2009 — 17 November: Tuesday
Come with me back to the rickety back door of the "conservatory" of our rented flat (in Old Windsor) in 1975:
It cost us a stonking £52/month (not that we had a rent book). Still, it enabled us to save towards the deposit on the "real" house we bought the following April. Those were the days, heh?
G'night.
Can you believe?
It's 09:25, and I've already let my all-important first cuppa go cold. The sun's blazing away. Where does this sloth come from, I wonder. Procrastination, and all that. Actually I've been pondering the pros and cons of further bookshelves, whether they should be floorstanding or wall-attached, and where exactly I might put them. I've also been glaring at the mildly alarming crack up quite high on one wall of what was Christa's study. Then there's the question of what do I do with the two identical metal-and-glass hi-fi stands that are now surplus to requirements having simplified the stack down.
Compare and contrast... 13th July 2008 on the left (with [count 'em — nine1] pieces of kit on just one of these two stands...) and today's derangement on the right captured a few minutes ago (it's now 10:31) with the entire system, as it were:
I would have put this picture up earlier (see "procrastination" above) but I had to break off to deal with the consequence of being so absorbed in a task that, having raised the second cuppa to my lips, I neglected to open them. That's a fresh shirt straight under the cold tap and now swirling around in the washing machine. What a dork! I have just gained further insight into Christa's occasional flashes of mild irritation with me :-)
I live in hope of a lunch or afternoon tea expotition, though my playmate is already out and about somewhere (probably, given the feisty nature of one of his cats, the vet). Meanwhile there's a late breakfast to slurp and some minor shopping to do. The sun is still (11:08) doing its sunny thing. Shame to waste it stuck up inside the loft again.
Memo to self: beware the dopey wasps feasting on the last few grapes. Live and let live.
Pah!
My server logs (an inexhaustible source of wonderment, wry amusement, and bemusement) suggest someone is once again probing (quite intelligently but in vain, of course) for my PHP system. I refer him (or her) to "Virtual: Case 4".
Deeply unimpressive, even if I am funemployed.
Best spam yet
While I was out shopping, Mr Postie has once again broken through my venetian blinds. And those kindly wizards at, wait for it, molehole.org technical support (erm, that would be me) have written to me (as have their colleagues in, wait for it, molehole.org customer support [who, nonetheless, sign themselves as technical support] (erm, still me) offering, in both cases, to restore my mailbox ("in regards to an unusual activity") by my extracting and running the utility that they have both been kind enough to attach as a zip file. Isn't that sweet? B**tards.

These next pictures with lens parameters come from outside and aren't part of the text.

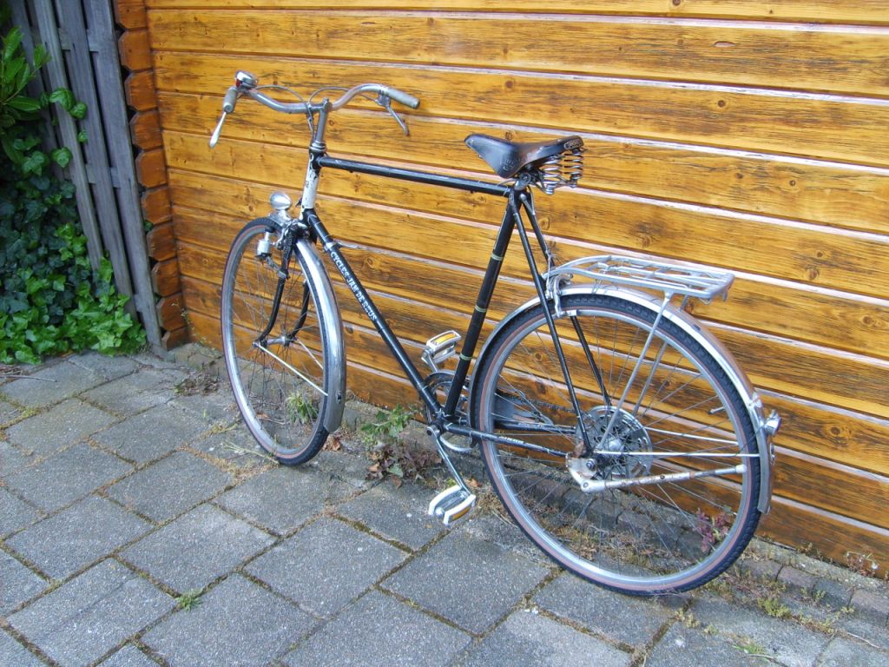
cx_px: 444
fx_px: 899
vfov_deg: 40.7
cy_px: 334
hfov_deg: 52.6
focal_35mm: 35
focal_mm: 5.8
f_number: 2.8
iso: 50
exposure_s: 1/180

And, when I return from a very infrequent trip to Asda ("one minute in Asda is like an hour in any other shop", to misquote 10 cc) on the offchance that they have a Blu-ray bargain or two (no such luck), my alter-ego in technical support has managed to send me a third email regarding the deactivation of my mailbox. Not that I'd be able to see it if my mailbox was deactivated, of course. Could that be a fatal flaw in their scam? And not one, but two, phone calls from dear Mama. This has to be a record. I'm predicting a meeting at Christmas.
Lunch has been lunched; the next adventure (failing a third phone call) is a cup of tea out somewhere in the now slightly cloudier but still dry and amazingly mild countryside.
Relief
My prompt response has rescued the polo shirt from a lifetime sporting a large tea-stain. So I can relax and enjoy this piece, in which interesting parallels are drawn with a 1990 book written by the bloke who later wrote about footnotes. Except that it's now time to go fire up the tea wagon.
Suddenly...
... it's 20:52. The tidying up and sorting in prep for throwing out is proceeding fitfully. But it is proceeding. I just keep getting distracted. As my friend Val in Stockholm put it in her most recent email: "Culling the books. Oooh, you have my sympathy on that one. I try from time to time, pick out half a dozen for disposal, change my mind and put them all back, then go do something else to recover from the trauma". See? It's not just me.